Sunday, May 04, 2008

A combination momentum and mean reversal model based on earnings annoucements

Mark Hulbert of the New York Times just discussed 2 momentum strategies investigated by professors David Aboody, Brett Trueman and Reuven Lehavy.

Strategy A: pick stocks in the top percentile of 12-month returns. Buy them (individually) 5 days before their earnings announcements and sell them just before the announcement.

Strategy B: pick stocks in the top percentile of 12-month returns. Buy them (individually) 5 days immediately after their earnings announcements and hold them for 5 days.

Strategy A is very profitable: the annualized excess return is 47% before costs. (To be taken with a grain of salt due to the large transaction costs associated with trading momentum strategies, especially if small-cap stocks are involved.) Strategy B is very unprofitable: the annualized excess return is -43% before costs.

So what are the ways we can make best use of this research?

Naturally, instead of buying the top percentile after the earnings announcements, we should have shorted the stocks, thus making Strategy B a reversal strategy instead.

Furthermore, what about the bottom percentile of stocks? Should we have shorted them prior to the announcements, and bought them after the announcements? If so, we would have a very nice dollar-strategy for you statistical arbitrageurs out there!


JR said...


An interesting article. Thanks for drawing it to our attention.

I've not yet read the academic paper cited but a few thoughts/questions that immediately spring to mind:

- A viable trading strategy would have to be profitable during both bull and bear markets. I wonder whether these strategies, particularly strategy A, was profitable during bear markets (in absolute &/or market relative terms).

In general, my own preliminary work on a related topic for UK companies found that speculative momentum in the run-up to earnings announcements was only evident during bull markets. (NB: I presumed the authors of the cited paper include inactive companies which could lead to serious sample bias

- It is well-known that many strategies have become less profitable in recent years, a fact most often attributed to greater market efficiency. I wonder the extent to which any negative trend in returns (abstracting from cyclical effects) is evident in the authors' results. Again, any evidence of this would diminish the robustness of such a strategy to generate positive returns moving forward.

If anyone has had chance to look at the paper and could comment on the above points, I'd be very grateful.

- The phenomenon of post earnings announcement drift (where positive/negative earnings surprises take some time to be fully incorporated into the price) is well established in the empirical literature. A possible extension to your shorting strategy based on B would be to explore the efficacy of including the extent of earnings surprises (positive or negative) as a factor in a model. In particular, one might imagine that companies with negative earnings surprises may enhance returns of a post-earnings shorting strategy. Just a thought.


Ernie Chan said...

Thanks for your insightful comments.

Indeed, many such momentum strategies are becoming less profitable in recent years. Generally, I find that competition has decreased the optimal holding periods of momentum strategies as well.
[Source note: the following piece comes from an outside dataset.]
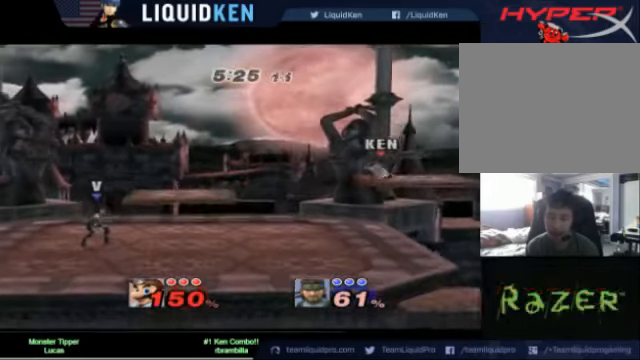
{"dt_ms": 520, "buttons": [], "left_stick": "center", "right_stick": "center", "events": [[280, "left_stick", "center"]]}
To see if this momentum strategy works only in bull market, one can check whether the short side of the trade is profitable: i.e. shorting stocks in the bottom percentile prior to the announcement. My research indicates that it is not -- thereby supporting your thesis that this strategy may work only in bull markets.

I have also found that PEAD strategies as you suggested are still profitable, subject to various refinement and modifications to counter the increasing competition.


Maxwell Adams said...


I hope you don't mind me asking these questions:

Over what period of time did you perform this analysis?

What was your universe of stocks?

What's the Bloomberg function for getting historical earnings calendars?

Why can't I subscribed to followup comments on this?

Ernie Chan said...

I performed the backtest for the short side of the trade over the period 1997-2006. The universe is the top 1000 mktcap US stocks.

You can read the original paper quoted to find out what their backtest period is.

I don't use Bloomberg for this data, so I am afraid I don't know what function to use.

I will look into why the comments subscription is off.


Anonymous said...

I backtested this strategy (both long and short side) using a dynamic S&P500 universe from Jan 2000 to May 2008 and the returns were dire.

My backtest shifted the announcement dates by 1 day to ensure no possible bias due to pre\post\intraday EA timing and my assumed execution was next day VWAP at $0.01 per share.

I think there are several issues with the study.

a) The highest percentile stocks are very likely to be the smaller more illiquid names.

b) The assumed transaction costs are way understated given the illiquidity of the names likely to be traded.

c) The study covers a very long period, much of which transactions costs were a lot higher than they are today and liquidity a lot more shallow.

d) Market impact has been totally ignored.

Ernie Chan said...

Dear Anonymous,
I agree with your (dire) assessment of this strategy. As I mentioned in the reply to jr's comment above, the short side of the trade does not work. The long side did not beat the index either. So all in all, there is not much to recommend it for.

In general, your observation about strategies proposed by academics is very acute. Their strategies usually get all their returns from illiquid stocks, seldom include sufficient transaction costs, and usually are backtested on such ancient historical periods that their relevance to present-day environment is highly questionable.